There all day until 3:30pm. Not a single bonito caught. They swung through about 2-230pm just out of reach. Twice they taunted us with the birds in a frenzy but the S/SE wind dealt us a bum hand today.
This morning two nice blues caught- one given to me (thanks John). Sharks all day. One guy at the draw was killing the pompano, his count was 6. I was about to get skunked were it not for the self-sacrifice of this nice slotty (26" caught on live shrimp). My dad hooked up shortly after and it broke off. With the way it was wagging it seemed to be another drum, which kind I will never know. Well played fish.


----------



## Kevin B (Dec 3, 2012)

Nice fish, congrats.

Kevin


----------



## Randall2point0 (Feb 11, 2011)

Wirelessly posted

Super sweet, any size to these sharks? I'm thinking of heading to Navarre tomorrow to see what's up?


----------



## Austin (Sep 30, 2007)

Dang dude. You are tearing the fish up this week!


----------



## terpdoc (Jan 8, 2012)

@randall, sharks running small. largest one was 3 ft sharpnose. @Austin, we are really just staying out there all day to get my dad on bonito. Since they haven't been around I just look for other fish so i have been getting lucky


----------



## Randall2point0 (Feb 11, 2011)

Wirelessly posted

So I set my aram early and was either taking the boat out in Blackwater or heading to Navarre pier. But these 18mph freezing wind forced me back to the bed, don't feel like battling that wind.


----------



## Youngp (Jan 29, 2012)

How is fishing in general at the pier now? My family will be in PCB next week. I called the tackle shop at their County Pier and the person told me there was no fish caught at all. He said some days he didn't see any fish at all for a whole day. I really disappointed and think about driving down to Pensacola Beach Pier if it's better. I'm from Atlanta and I don't want to come back empty hands. any suggestions?


----------



## terpdoc (Jan 8, 2012)

Youngp said:


> How is fishing in general at the pier now? My family will be in PCB next week. I called the tackle shop at their County Pier and the person told me there was no fish caught at all. He said some days he didn't see any fish at all for a whole day. I really disappointed and think about driving down to Pensacola Beach Pier if it's better. I'm from Atlanta and I don't want to come back empty hands. any suggestions?

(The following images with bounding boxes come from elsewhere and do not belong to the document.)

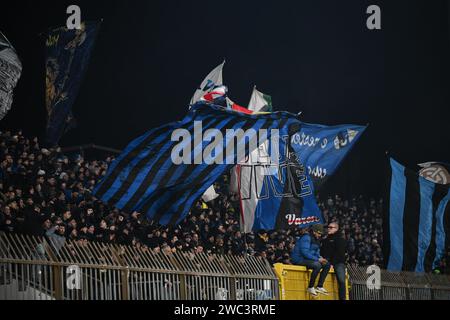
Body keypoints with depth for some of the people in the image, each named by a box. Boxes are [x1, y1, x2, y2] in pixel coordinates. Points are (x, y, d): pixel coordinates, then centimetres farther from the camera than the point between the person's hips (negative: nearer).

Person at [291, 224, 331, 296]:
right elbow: (305, 252, -25)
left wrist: (321, 259, -6)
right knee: (317, 265, -33)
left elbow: (317, 253, 18)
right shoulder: (306, 238, -15)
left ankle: (320, 286, -3)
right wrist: (318, 259, -25)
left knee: (327, 265, 1)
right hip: (299, 259, -10)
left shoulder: (316, 240, 14)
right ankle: (310, 287, -22)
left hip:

My dad and I have been at the pier for 4 days straight. I would say the fishing is definitely slow but we can't complain. We have caught some nice fish on this trip but the bonito have been asleep. A couple from Georgia caught two nice black drum yesterday by the way. They have those in the cooler heading back to GA. 
I would suggest just being ready for whatever is out there. Live shrimp is always good if you can find it.


----------



## DAWGONIT (Jan 16, 2009)

nothing wrong w/ a slot redfish 
thanks for sharing.
catch 'em up.


----------